Michael Forsyth

Personal information
- Full name: Michael Eric Forsyth
- Date of birth: 20 March 1966 (age 60)
- Place of birth: Liverpool, England
- Height: 5 ft 11 in (1.80 m)
- Position: Defender

Senior career*
- Years: Team / Apps / (Gls)
- 1983–1986: West Bromwich Albion / 29 / (1)
- 1986–1995: Derby County / 325 / (8)
- 1995–1996: Notts County / 7 / (0)
- 1996–1996: → Hereford United (loan) / 11 / (0)
- 1996–1999: Wycombe Wanderers / 58 / (2)
- 1999–2002: Burton Albion / 0 / (0)

International career
- 1983–1984: England Youth / 8 / (2)

= Michael Forsyth (footballer) =

English footballer

Michael Eric Forsyth (born 20 March 1966) is an English former footballer.

==Playing career==
Forsyth started his playing career at West Brom after joining as an apprentice at 17, making his debut against Arsenal at Highbury, marking Tony Woodcock and Charlie Nicholas. West Bromwich Albion F.C. won 1 nil. He then moved to Derby County in 1986 for £25,000 where he spent most of his career. Including a spell that saw him win the Jack Stamps Trophy in the 1987–88 season.
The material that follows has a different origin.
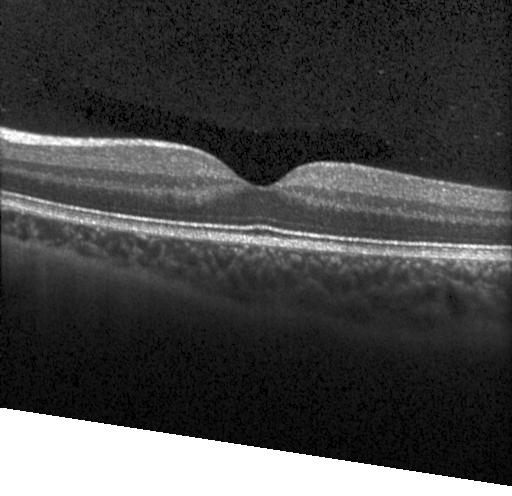

Retinal OCT cross-section showing no CNV, no DME, and no drusen.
Subsequent moves to Notts County for £200,000, (including a loan spell at Hereford), Wycombe Wanderers and Burton Albion saw him play out his career.
He joined the Derby County Academy training staff under the management of Nigel Cloughin April 2009. Since then he has worked as a scout for Nigel Clough at Sheffield United and is currently at Mansfield Town.